Differentiation is a powerful mathematical technique used to find the rate at which a function is changing at any given point. It's a basic tool in calculus that helps in finding the maxima or minima of a function. In our problem, the goal is to maximize the present value of an investment over time. Hence, differentiation is used to obtain the derivative of the present value function with respect to time, \( t \).
This is done by applying the rules of derivatives, including the chain rule, to the defined function \( f(t) = 40,000 e^{2 \sqrt{t} - 0.06 t} \). By finding the first derivative \( f'(t) \), we are essentially determining how the present value changes as time progresses. The critical points, or the values of \( t \) where \( f'(t) = 0 \), potentially indicate where the maximum present value occurs.

• Take the derivative of the function \( f(t) \) to identify the rate of change.
• Set \( f'(t) = 0 \) to find points where the rate of change is zero, signaling potential maxima or minima.
• Evaluate the points to confirm which one provides the maximum present value.

This detailed understanding and correct application of differentiation allow us to effectively find the optimal time \( t \) for investment maximization.

An exponential function is one where the variable appears in the exponent, as in \( f(t) = 40,000 e^{2 \sqrt{t} - 0.06 t} \). Exponential functions are incredibly powerful in modeling growth or decay processes, such as investments, populations, and radioactive decay. In the context of the problem, the expression \( e^{2 \sqrt{t} - 0.06 t} \) reflects how the value of the land grows exponentially over time, factoring in both natural growth and inflation decay.
The key properties of exponential functions include:

• Continuous growth or decay.
• A constant rate of growth at any larger scale.

These functions are special because they are always positive, never reaching zero or negative values. In our exercise, the exponential term ensures continuity and contributes significantly to how the present value evolves over time. Moreover, understanding how changes in the exponents, such as \( 2 \sqrt{t} \) and \( -0.06 t \), affect the whole function is crucial to solving for maximum value points by calculus methods including differentiation.

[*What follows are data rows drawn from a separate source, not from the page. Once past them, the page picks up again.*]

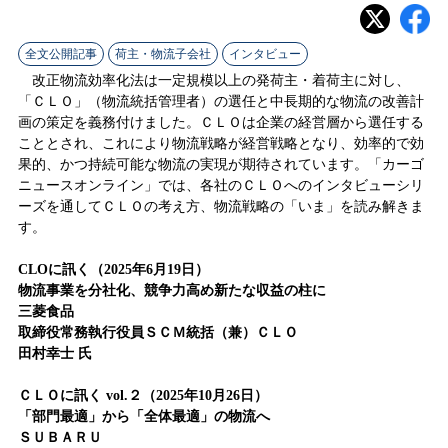
ラ
イ
全文公開記事
荷主・物流子会社
インタビュー
改正物流効率化法は一定規模以上の発荷主・着荷主に対し、
ン
「ＣＬＯ」（物流統括管理者）の選任と中長期的な物流の改善計
画の策定を義務付けました。ＣＬＯは企業の経営層から選任する
こととされ、これにより物流戦略が経営戦略となり、効率的で効
果的、かつ持続可能な物流の実現が期待されています。「カーゴ
ニュースオンライン」では、各社のＣＬＯへのインタビューシリ
ーズを通してＣＬＯの考え方、物流戦略の「いま」を読み解きま
す。
CLOに訊く（2025年6月19日）
物流事業を分社化、競争力高め新たな収益の柱に
三菱食品
取締役常務執行役員ＳＣＭ統括（兼）ＣＬＯ
田村幸士 氏
ＣＬＯに訊く vol.２（2025年10月26日）
「部門最適」から「全体最適」の物流へ
ＳＵＢＡＲＵ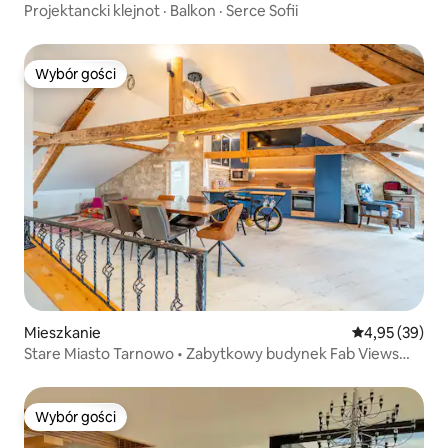
Projektancki klejnot · Balkon · Serce Sofii
Wybór gości
Wybór gości
Mieszkanie
Średnia ocena:
4,95 (39)
Stare Miasto Tarnowo • Zabytkowy budynek Fab Views
Loft
Wybór gości
Wybór gości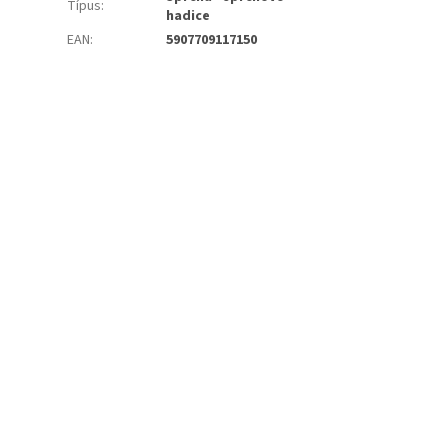
Típus
:
hadice
EAN
:
5907709117150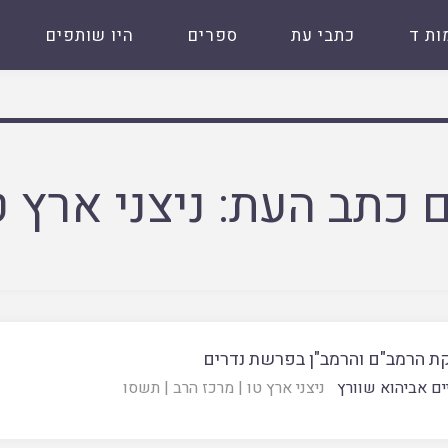
ות ד
כתבי עת
ספרים
היו שותפים
 כתב העת:
ניצני ארץ ט
ת הרמב"ם והרמב"ן בפרשת נדרים
ים אביהוא שוורץ
ניצני ארץ טו
|
מרכז הרב
|
תשסו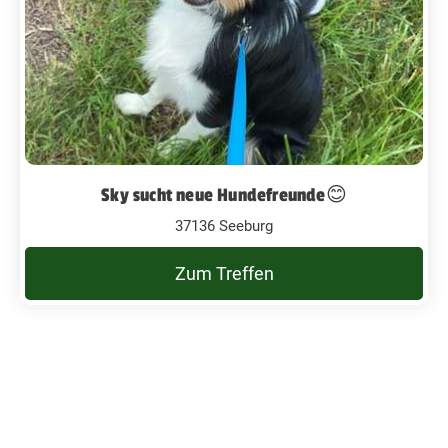
Sky sucht neue Hundefreunde😊
37136 Seeburg
Zum Treffen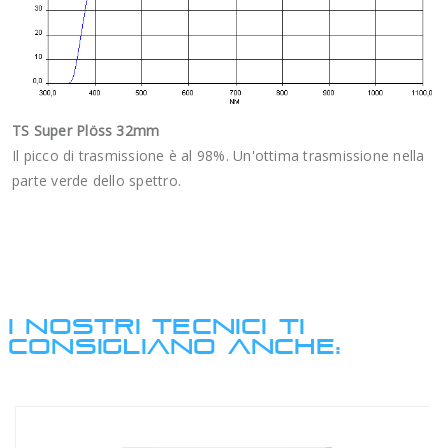
TS Super Plöss 32mm
Il picco di trasmissione è al 98%. Un'ottima trasmissione nella
parte verde dello spettro.
I NOSTRI TECNICI TI
CONSIGLIANO ANCHE: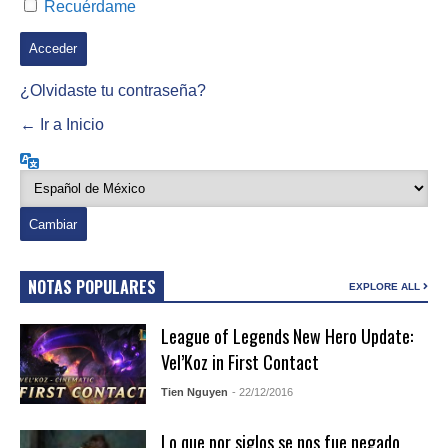
Recuérdame
¿Olvidaste tu contraseña?
← Ir a Inicio
Idioma
NOTAS POPULARES
EXPLORE ALL
League of Legends New Hero Update:
Vel’Koz in First Contact
Tien Nguyen
- 22/12/2016
Lo que por siglos se nos fue negado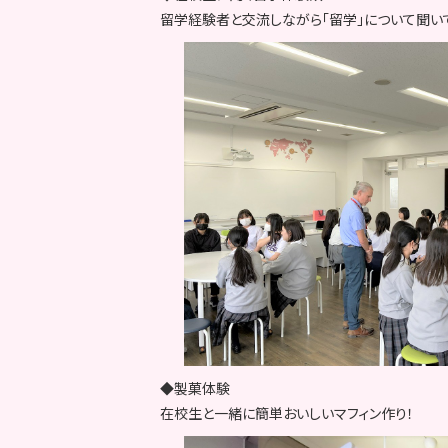
留学経験者と交流しながら「留学」について聞い
◆製菓体験
在校生と一緒に簡単おいしいマフィン作り！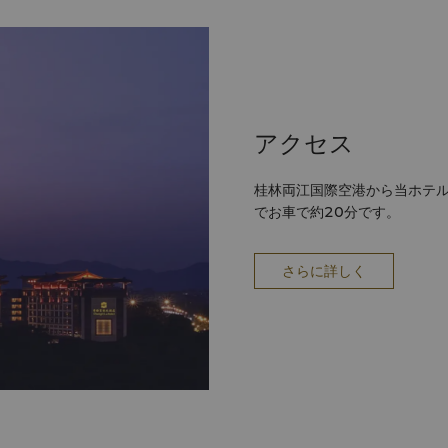
 Restaurant – Shang
Li Café Ctrip Word
 Selection of conference
アクセス
桂林両江国際空港から当ホテル
でお車で約20分です。
lla.Zhu@shangri-la.com
Tel:
さらに詳しく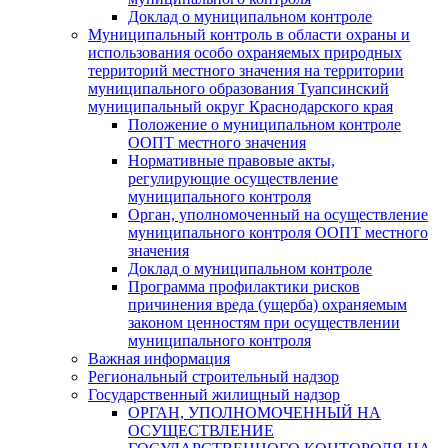
Доклад о муниципальном контроле
Муниципальный контроль в области охраны и
использования особо охраняемых природных
территорий местного значения на территории
муниципального образования Туапсинский
муниципальный округ Краснодарского края
Положение о муниципальном контроле
ООПТ местного значения
Нормативные правовые акты,
регулирующие осуществление
муниципального контроля
Орган, уполномоченный на осуществление
муниципального контроля ООПТ местного
значения
Доклад о муниципальном контроле
Программа профилактики рисков
причинения вреда (ущерба) охраняемым
законом ценностям при осуществлении
муниципального контроля
Важная информация
Региональный строительный надзор
Государственный жилищный надзор
ОРГАН, УПОЛНОМОЧЕННЫЙ НА
ОСУЩЕСТВЛЕНИЕ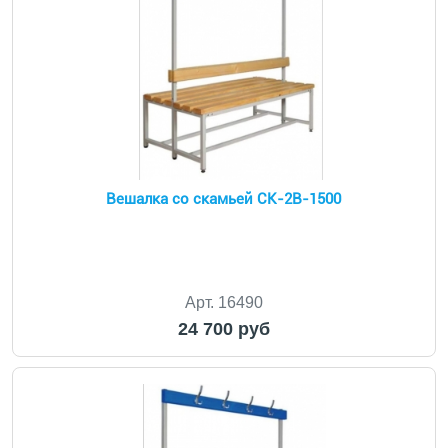
Вешалка со скамьей CК-2В-1500
Арт. 16490
24 700 руб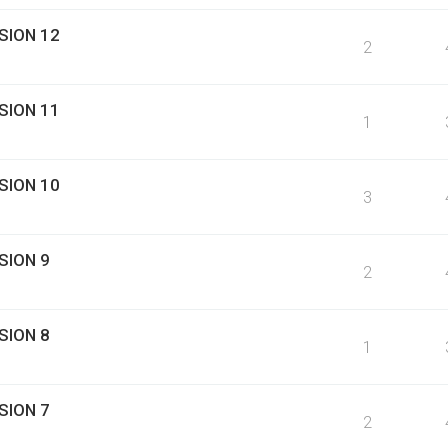
SION 12
2
SION 11
1
SION 10
3
SION 9
2
SION 8
1
SION 7
2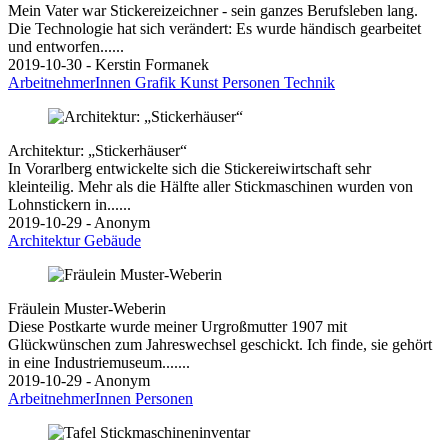
Mein Vater war Stickereizeichner - sein ganzes Berufsleben lang.
Die Technologie hat sich verändert: Es wurde händisch gearbeitet
und entworfen......
2019-10-30 - Kerstin Formanek
ArbeitnehmerInnen
Grafik
Kunst
Personen
Technik
Architektur: „Stickerhäuser“
In Vorarlberg entwickelte sich die Stickereiwirtschaft sehr
kleinteilig. Mehr als die Hälfte aller Stickmaschinen wurden von
Lohnstickern in......
2019-10-29 - Anonym
Architektur
Gebäude
Fräulein Muster-Weberin
Diese Postkarte wurde meiner Urgroßmutter 1907 mit
Glückwünschen zum Jahreswechsel geschickt. Ich finde, sie gehört
in eine Industriemuseum.......
2019-10-29 - Anonym
ArbeitnehmerInnen
Personen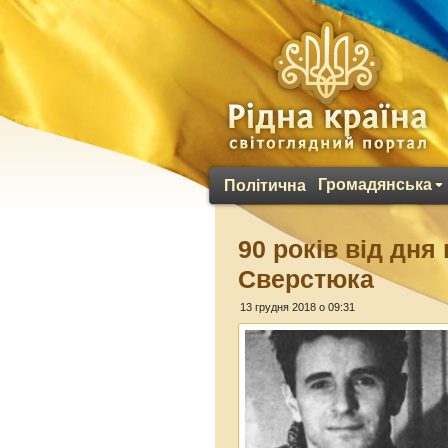
Громадянська
Політична
90 років від дн
Сверстюка
13 грудня 2018 о 09:31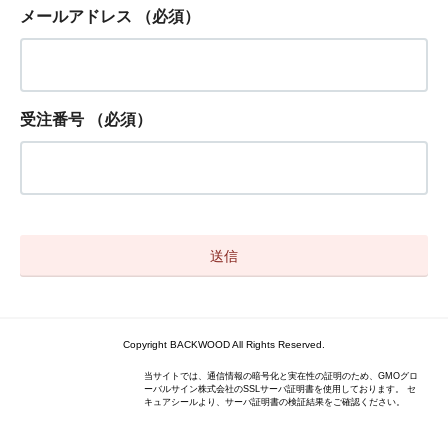
メールアドレス
（必須）
受注番号
（必須）
Copyright BACKWOOD All Rights Reserved.
当サイトでは、通信情報の暗号化と実在性の証明のため、GMOグロ
ーバルサイン株式会社のSSLサーバ証明書を使用しております。 セ
キュアシールより、サーバ証明書の検証結果をご確認ください。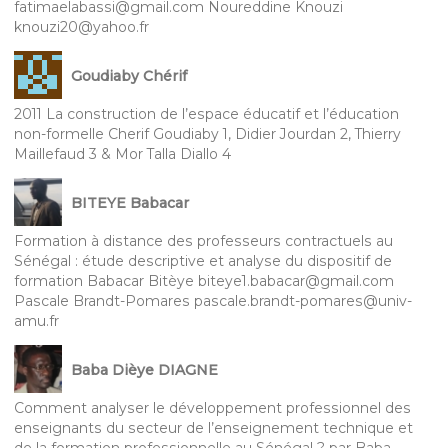
fatimaelabassi@gmail.com Noureddine Knouzi
knouzi20@yahoo.fr
Goudiaby Chérif
2011 La construction de l’espace éducatif et l’éducation
non-formelle Cherif Goudiaby 1, Didier Jourdan 2, Thierry
Maillefaud 3 & Mor Talla Diallo 4
BITEYE Babacar
Formation à distance des professeurs contractuels au
Sénégal : étude descriptive et analyse du dispositif de
formation Babacar Bitèye biteye1.babacar@gmail.com
Pascale Brandt-Pomares pascale.brandt-pomares@univ-
amu.fr
Baba Dièye DIAGNE
Comment analyser le développement professionnel des
enseignants du secteur de l’enseignement technique et
de la formation professionnelle au Sénégal ? par Baba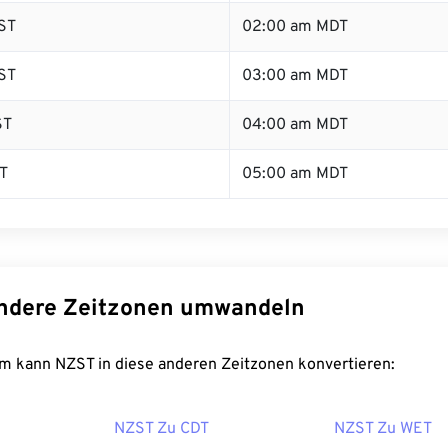
ST
02:00 am MDT
ST
03:00 am MDT
ST
04:00 am MDT
T
05:00 am MDT
ndere Zeitzonen umwandeln
m kann NZST in diese anderen Zeitzonen konvertieren:
NZST Zu CDT
NZST Zu WET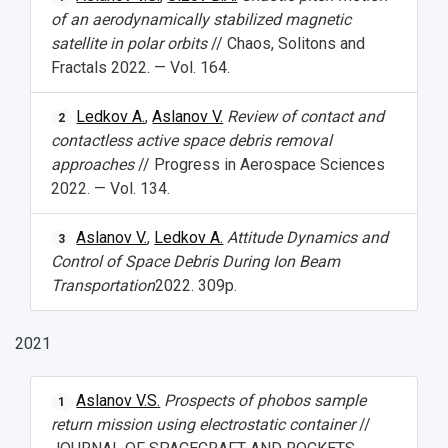
of an aerodynamically stabilized magnetic
satellite in polar orbits
// Chaos, Solitons and
Fractals 2022. — Vol. 164.
Ledkov A.
,
Aslanov V.
Review of contact and
2
contactless active space debris removal
approaches
// Progress in Aerospace Sciences
2022. — Vol. 134.
Aslanov V.
,
Ledkov A.
Attitude Dynamics and
3
Control of Space Debris During Ion Beam
Transportation
2022. 309p.
2021
Aslanov V.S.
Prospects of phobos sample
1
return mission using electrostatic container
//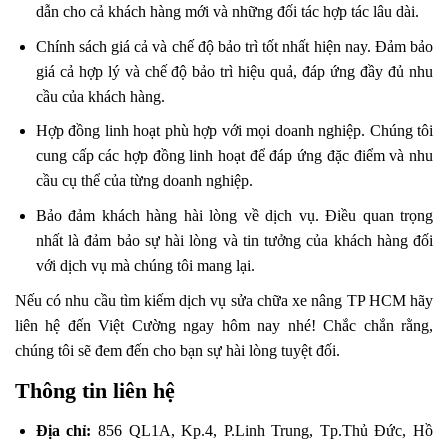
dẫn cho cả khách hàng mới và những đối tác hợp tác lâu dài.
Chính sách giá cả và chế độ bảo trì tốt nhất hiện nay. Đảm bảo
giá cả hợp lý và chế độ bảo trì hiệu quả, đáp ứng đầy đủ nhu
cầu của khách hàng.
Hợp đồng linh hoạt phù hợp với mọi doanh nghiệp. Chúng tôi
cung cấp các hợp đồng linh hoạt để đáp ứng đặc điểm và nhu
cầu cụ thể của từng doanh nghiệp.
Bảo đảm khách hàng hài lòng về dịch vụ. Điều quan trọng
nhất là đảm bảo sự hài lòng và tin tưởng của khách hàng đối
với dịch vụ mà chúng tôi mang lại.
Nếu có nhu cầu tìm kiếm dịch vụ sửa chữa xe nâng TP HCM hãy
liên hệ đến Việt Cường ngay hôm nay nhé! Chắc chắn rằng,
chúng tôi sẽ đem đến cho bạn sự hài lòng tuyệt đối.
Thông tin liên hệ
Địa chỉ:
856 QL1A, Kp.4, P.Linh Trung, Tp.Thủ Đức, Hồ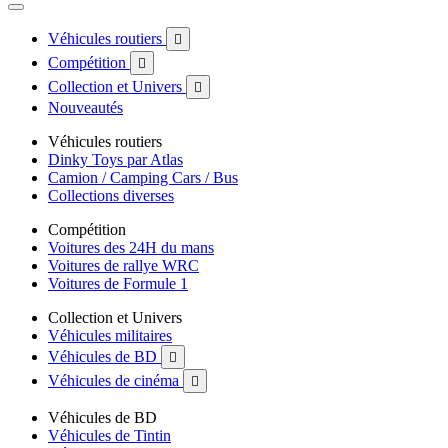
Véhicules routiers

Compétition

Collection et Univers

Nouveautés
Véhicules routiers
Dinky Toys par Atlas
Camion / Camping Cars / Bus
Collections diverses
Compétition
Voitures des 24H du mans
Voitures de rallye WRC
Voitures de Formule 1
Collection et Univers
Véhicules militaires
Véhicules de BD

Véhicules de cinéma

Véhicules de BD
Véhicules de Tintin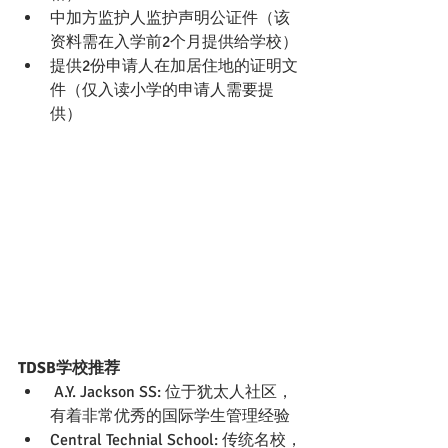
中加方监护人监护声明公证件（该
资料需在入学前2个月提供给学校）
提供2份申请人在加居住地的证明文
件（仅入读小学的申请人需要提
供）
TDSB学校推荐
 A.Y. Jackson SS: 位于犹太人社区，
有着非常优秀的国际学生管理经验
Central Technial School: 传统名校，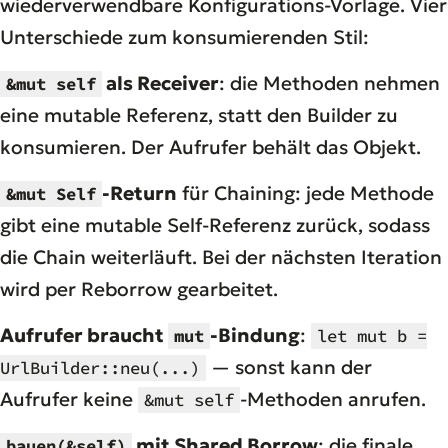
wiederverwendbare Konfigurations-Vorlage. Vier
Unterschiede zum konsumierenden Stil:
als Receiver
: die Methoden nehmen
&mut self
eine mutable Referenz, statt den Builder zu
konsumieren. Der Aufrufer behält das Objekt.
-Return
für Chaining: jede Methode
&mut Self
gibt eine mutable Self-Referenz zurück, sodass
die Chain weiterläuft. Bei der nächsten Iteration
wird per Reborrow gearbeitet.
Aufrufer braucht
-Bindung
:
mut
let mut b =
— sonst kann der
UrlBuilder::neu(...)
Aufrufer keine
-Methoden anrufen.
&mut self
mit Shared Borrow
: die finale
bauen(&self)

Inflation adjustment is crucial when considering the real value of money over time. Inflation reduces the purchasing power of money, meaning that over time, the same amount of money buys fewer goods and services. In the context of investments or financial analysis, adjusting for inflation ensures that the calculated present value genuinely reflects future cash flows in today’s terms.
In the exercise, the term \( -0.06 t \) within the exponential reflects this adjustment. The 6% annual inflation rate is taken into account to correct the foresight of the investment's value in relation to time. By incorporating this term, the decrease in future value caused by inflation is part of the model.
Key considerations around inflation adjustment involve:

• Adjusting cash flow projections for expected inflation rates.
• Ensuring that investment evaluations are realistic and adjusted for time value.

This adjustment prevents potential over-valuation of the investment’s future value, and it’s why calculating the real present value gives a clearer picture of the worth of an investment after accounting for inflation.